Regge ancora fra le braccia la bambina, che nel frattempo è rinvenuta ma si è addormentata; le troppe emozioni l’anno spossata. Tears la vede, sgrana gli occhi ed esclama: “E questa dove l’avete raccolta?” con un tono di voce che lo possono sentire anche a Canicattì.
“Non urlare, trogolone, che svegli la bambina.” risponde piccata Nadja guardandolo in cagnesco.
Io intervengo. “L’abbiamo trovata vicino al padre morto, con i proiettili che le fischiavano attorno. Cosa dovevamo fare secondo te? Lasciarla lì, piccola com’è?”
“Seh, seh,“ gracchia lui. ”Il solito buonista, sempre a caricarti di problemi non tuoi e a farti scrupoli non richiesti. A proposito, ti sei accertato di averli seccati tutti i tuoi inseguitori?”
“No: un drow l’ho ucciso, ma la sua compagna è solo ferita e l’umano che era con loro è solo svenuto.”
Tears sparisce dentro al parco, borbottando qualcosa come: “Mai mandare un bambino a fare il lavoro di un uomo”.
***
Lascio, un po’ a malincuore, la bambina nelle mani di un poliziotto in divisa, il quale la avvolge in una coperta. E’ uno dei nostri, infiltrato nella milizia di questo mondo per aiutare le squadre di pulizia. Farà in modo che la bambina torni alla madre, la quale molto probabilmente non sa ancora che suo marito è morto.
Rimuginando su tutto questo mi avvicino a Tears e Zen e con voce sepolcrale chiedo: ”Mi riportate a casa? Son troppo sfinita per tornare in pullman.”. Veramente mi sento come una vecchietta di novanta anni invece che poco meno che ventenne. Tears mi guarda e fa: “Monta in macchina, tanto sei di strada.” ruvido come carta vetrata. Mi concedo un sorriso: so che per portarmi a casa spenderà in benzina l’equivalente di tre confezioni da sei della sua amata birra; se veramente fosse così ruvido e menefreghista come vuole dare a vedere mi avrebbe lasciato a piedi.
***
Davanti a casa di Nadja
Zen e Nadja stanno parlando, uno di fronte all’altra; quest’ultima tiene le mani di Zen fra le sue. Tears aspetta in macchina, impaziente.

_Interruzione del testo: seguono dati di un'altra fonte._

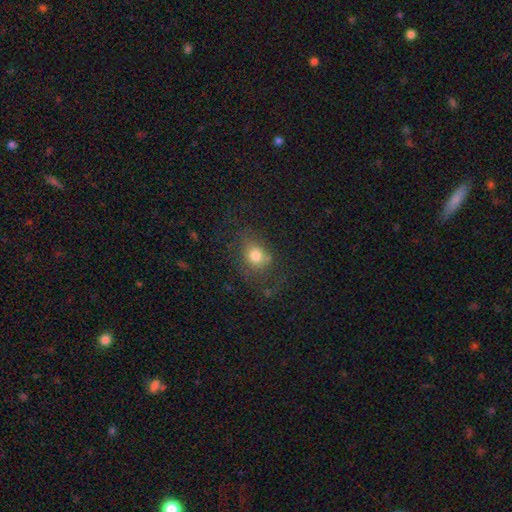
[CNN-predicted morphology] smooth 71%, featured or disk 15%, star or artifact 13%. Down the decision tree: how rounded — round (55%); merging — none (59%).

“Zen, volevo ringraziarti. Ti devo la vita. Ma soprattutto volevo chiederti scusa: quando ho visto quella bambina oggi non ho più ragionato, senza pensare che non ero sola, che non era solo la mia vita quella che mettevo in pericolo”.
“Ho provato molta paura per te, Nadja.” risponde Zen, commosso.
“L’ho sentito.” esita. “ … Ho sentito anche che avresti potuto uccidere quell’uomo oggi.”
“Ho provato molta paura per te oggi.” ripete Zen, in tono più duro. Ogni traccia di gaiezza infantile sparita, sul viso serio si intravede l’uomo che sarà un giorno.
“Ma alla fine non l’hai fatto, questo ti rende diverso.” dice Nadja accostandosi di più a Zen; in quel mentre Tears bercia: “Allora piccioncini, ci muoviamo?”
I due ridacchiano imbarazzati, poi Zen borbotta: “Gli sparerei quando fa così.”
“Oh non so.“ dice Nadja. “Forse sei ancora fortunato che sia così e non peggio.”
“Peggio?” dice Zen. “Sì, prendi ad esempio la sua fissa dei nomi.” risponde lei, “Se non fosse che non chiama nessuno per nome da oggi potrebbe chiamarti Zen il Guerriero.” e fa finta di colpirlo al petto con la mossa delle sette stelle di Okuto, poi lo afferra per i baveri del giubbotto e lo bacia sulla bocca.
Poi si gira ed entra in casa.
E’ uno Zen ancora inebetito e più confuso che mai quello che sale in macchina.
Tears ingrana la marcia con uno dei suoi soliti e incomprensibili borbottii.